Default command: voicsh alone starts mic recording (no subcommand)
Pipe mode: cat file.wav | voicsh → transcribe → stdout
Auto-resample WAV to 16kHz mono (linear interpolation)
GPU feature gates: --features cuda, vulkan, hipblas
Logging cleanup: all output respects -v/-vv levels consistently
Honest README matching actual features
Unix socket IPC: voicsh start / voicsh stop / voicsh toggle
Model stays in memory (~300MB for base.en)
Systemd user service: voicsh install-service
voicsh status shows daemon health
Shell completions (bash/zsh/fish)
voicsh init — auto-tune: benchmark hardware, recommend model, download
voicsh follow — stream daemon events (meter, state, transcriptions)
voicsh config get/set/list/dump — manage config without a text editor
Hallucination filtering (configurable, language-specific)
Fan-out mode — run English + multilingual models in parallel, pick best

0.1.0 — Voice commands (done)

Spoken punctuation, formatting, and keyboard control.

Punctuation: “period”, “comma”, “question mark”, “exclamation mark”, etc.
Whitespace: “new line”, “new paragraph”, “space”, “tab”
Caps toggle: “all caps” / “end caps”
Symbols: slash, ampersand, at-sign, dollar, hash, percent, asterisk, etc.
Brackets: open/close paren, brace, bracket, angle bracket
Key combos: “delete word” (Ctrl+Backspace), “backspace”
Configurable vocabulary in config.toml (user overrides merge with built-ins)
Rule-based (no LLM needed)
Multi-language: en, de, es, fr, pt, it, nl, pl, ru, ja, zh, ko
GNOME Shell extension (voicsh install-gnome-extension)

0.2.0 — Text refinement

LLM post-processing for polished output.

Local: Ollama, llama.cpp server (auto-detect running)
--refine default|formal|casual|code
Timeout + fallback to raw transcription
Cloud providers optional (Anthropic, OpenAI)
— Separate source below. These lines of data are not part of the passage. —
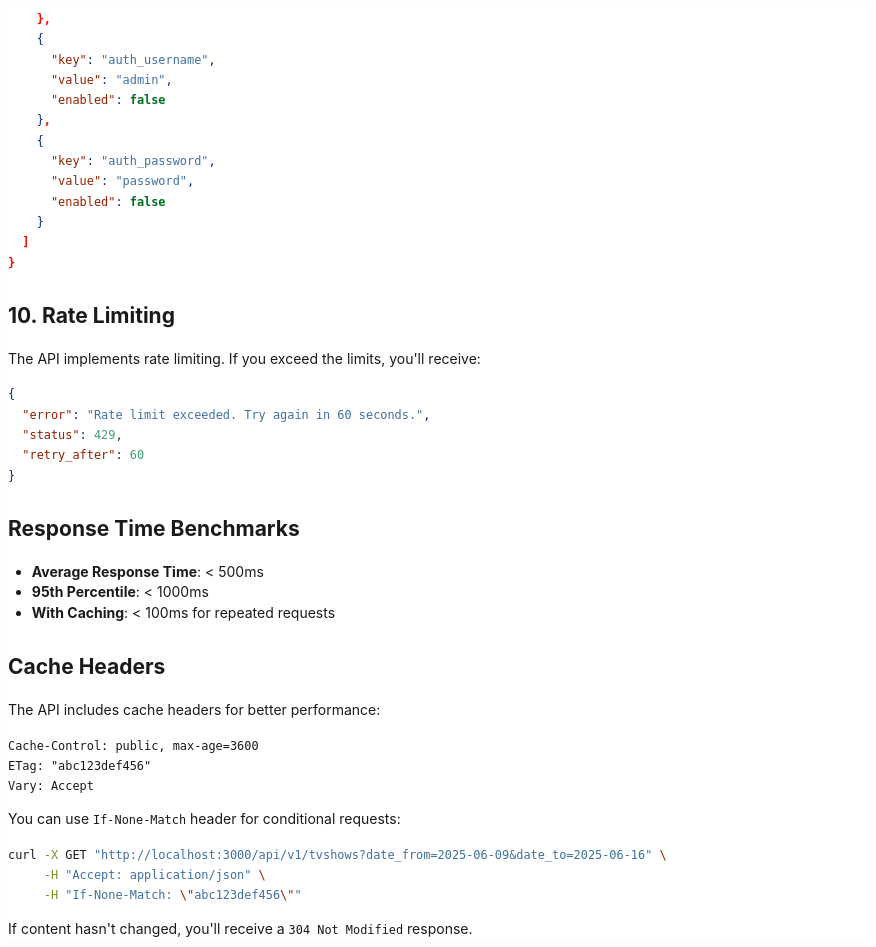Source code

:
 ```json
    },
    {
      "key": "auth_username",
      "value": "admin",
      "enabled": false
    },
    {
      "key": "auth_password",
      "value": "password",
      "enabled": false
    }
  ]
}
```

## 10. Rate Limiting

The API implements rate limiting. If you exceed the limits, you'll receive:

```json
{
  "error": "Rate limit exceeded. Try again in 60 seconds.",
  "status": 429,
  "retry_after": 60
}
```

## Response Time Benchmarks

- **Average Response Time**: < 500ms
- **95th Percentile**: < 1000ms
- **With Caching**: < 100ms for repeated requests

## Cache Headers

The API includes cache headers for better performance:

```
Cache-Control: public, max-age=3600
ETag: "abc123def456"
Vary: Accept
```

You can use `If-None-Match` header for conditional requests:

```bash
curl -X GET "http://localhost:3000/api/v1/tvshows?date_from=2025-06-09&date_to=2025-06-16" \
     -H "Accept: application/json" \
     -H "If-None-Match: \"abc123def456\""
```

If content hasn't changed, you'll receive a `304 Not Modified` response.
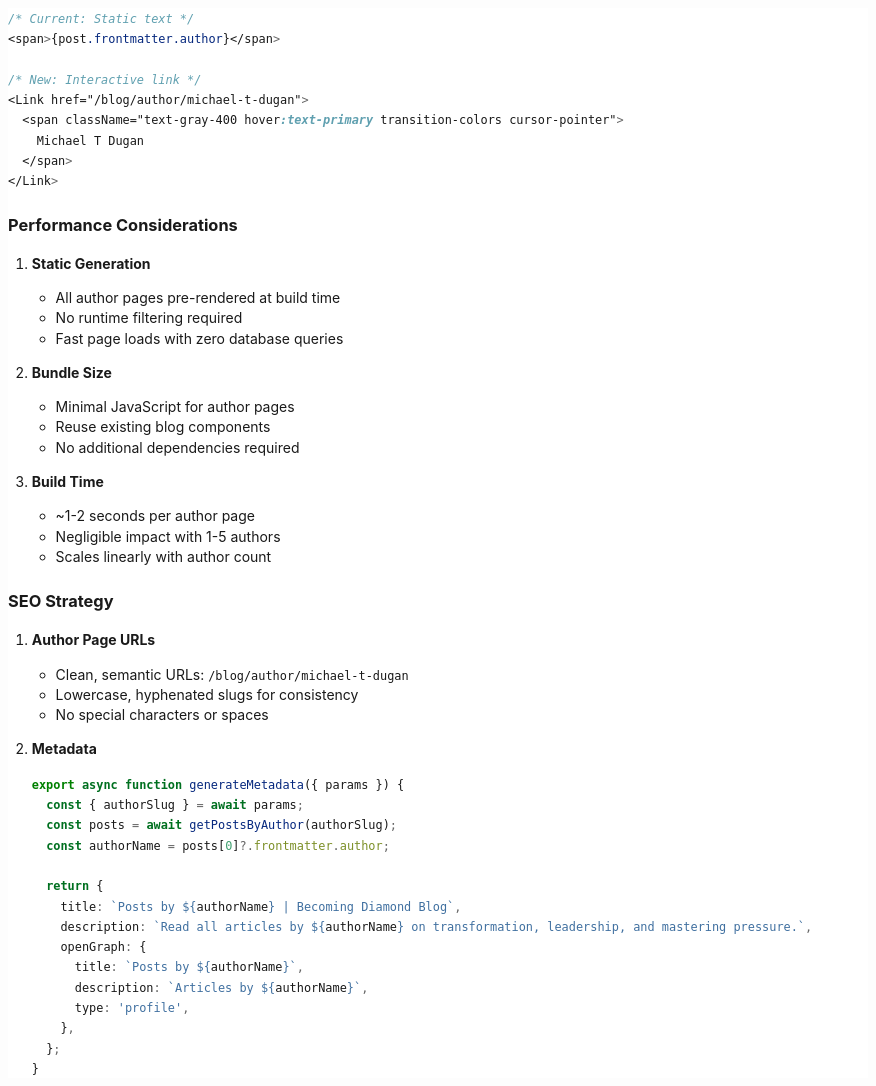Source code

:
 ```css
/* Current: Static text */
<span>{post.frontmatter.author}</span>

/* New: Interactive link */
<Link href="/blog/author/michael-t-dugan">
  <span className="text-gray-400 hover:text-primary transition-colors cursor-pointer">
    Michael T Dugan
  </span>
</Link>
```

### Performance Considerations

1. **Static Generation**
   - All author pages pre-rendered at build time
   - No runtime filtering required
   - Fast page loads with zero database queries

2. **Bundle Size**
   - Minimal JavaScript for author pages
   - Reuse existing blog components
   - No additional dependencies required

3. **Build Time**
   - ~1-2 seconds per author page
   - Negligible impact with 1-5 authors
   - Scales linearly with author count

### SEO Strategy

1. **Author Page URLs**
   - Clean, semantic URLs: `/blog/author/michael-t-dugan`
   - Lowercase, hyphenated slugs for consistency
   - No special characters or spaces

2. **Metadata**
   ```typescript
   export async function generateMetadata({ params }) {
     const { authorSlug } = await params;
     const posts = await getPostsByAuthor(authorSlug);
     const authorName = posts[0]?.frontmatter.author;

     return {
       title: `Posts by ${authorName} | Becoming Diamond Blog`,
       description: `Read all articles by ${authorName} on transformation, leadership, and mastering pressure.`,
       openGraph: {
         title: `Posts by ${authorName}`,
         description: `Articles by ${authorName}`,
         type: 'profile',
       },
     };
   }
   ```
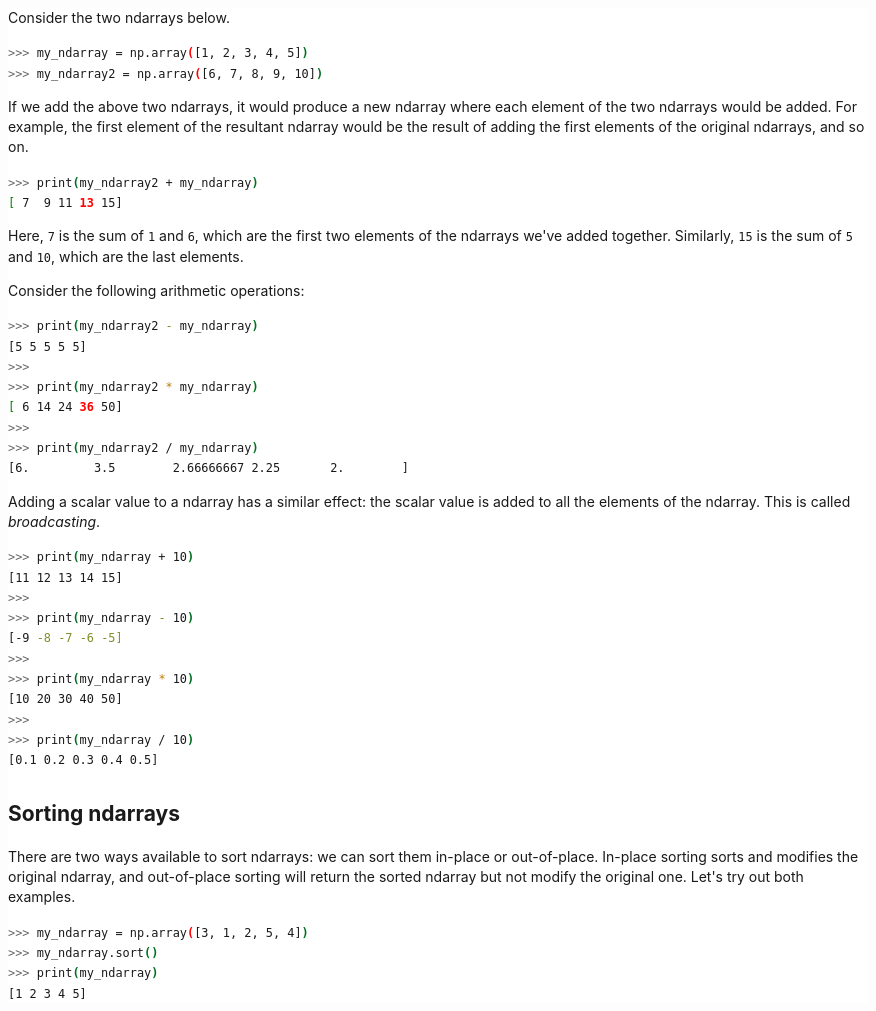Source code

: Consider the two ndarrays below.

```bash
>>> my_ndarray = np.array([1, 2, 3, 4, 5])
>>> my_ndarray2 = np.array([6, 7, 8, 9, 10])
```

If we add the above two ndarrays, it would produce a new ndarray where each element of the two ndarrays would be added. For example, the first element of the resultant ndarray would be the result of adding the first elements of the original ndarrays, and so on.

```bash
>>> print(my_ndarray2 + my_ndarray)
[ 7  9 11 13 15]
```

Here, `7` is the sum of `1` and `6`, which are the first two elements of the ndarrays we've added together. Similarly, `15` is the sum of `5` and `10`, which are the last elements.

Consider the following arithmetic operations:

```bash
>>> print(my_ndarray2 - my_ndarray)
[5 5 5 5 5]
>>>
>>> print(my_ndarray2 * my_ndarray)
[ 6 14 24 36 50]
>>>
>>> print(my_ndarray2 / my_ndarray)
[6.         3.5        2.66666667 2.25       2.        ]
```

Adding a scalar value to a ndarray has a similar effect: the scalar value is added to all the elements of the ndarray. This is called *broadcasting*.

```bash
>>> print(my_ndarray + 10)
[11 12 13 14 15]
>>>
>>> print(my_ndarray - 10)
[-9 -8 -7 -6 -5]
>>>
>>> print(my_ndarray * 10)
[10 20 30 40 50]
>>>
>>> print(my_ndarray / 10)
[0.1 0.2 0.3 0.4 0.5]
```

## Sorting ndarrays
There are two ways available to sort ndarrays: we can sort them in-place or out-of-place. In-place sorting sorts and modifies the original ndarray, and out-of-place sorting will return the sorted ndarray but not modify the original one. Let's try out both examples.

```bash
>>> my_ndarray = np.array([3, 1, 2, 5, 4])
>>> my_ndarray.sort()
>>> print(my_ndarray)
[1 2 3 4 5]
```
0.3.0 — GPU and extension testing

Container-based testing for GPU backends and GNOME integration.

GPU compilation gates: verify --features cuda/vulkan/hipblas build in vendor containers
- CUDA: nvidia/cuda:12.6.1-devel-ubuntu24.04 (compile-only, no GPU needed)
- hipblas: rocm/dev-ubuntu-24.04:6.4-complete (compile-only, no GPU needed)
- Vulkan: libvulkan-dev + mesa-vulkan-drivers on Ubuntu (compile and run)
Vulkan runtime tests via lavapipe (Mesa software Vulkan, VK_ICD_FILENAMES=/usr/share/vulkan/icd.d/lvp_icd.x86_64.json)
GNOME extension integration tests via ghcr.io/ddterm/gnome-shell-image/fedora-43 (or other distros)
- Headless: gnome-shell --wayland --headless --unsafe-mode --virtual-monitor 1600x960
- Install/enable via gnome-extensions CLI, check journalctl for errors
- Screenshots via D-Bus org.gnome.Shell.Screenshot
CI workflow for all of the above on GitHub Actions (standard runners, no GPU/KVM needed)

Future

Overlay feedback (Wayland layer-shell recording indicator)
Streaming word-by-word display
Push-to-talk (hold hotkey)
X11 support (xdotool/xsel)
Profiles (per-app settings)
Daemon: listen for PipeWire/PulseAudio device changes, auto-recover or show helpful message

Non-goals

GUI settings app (config file is enough)
Speaker identification
Real-time translation
Windows/macOS (Linux-first)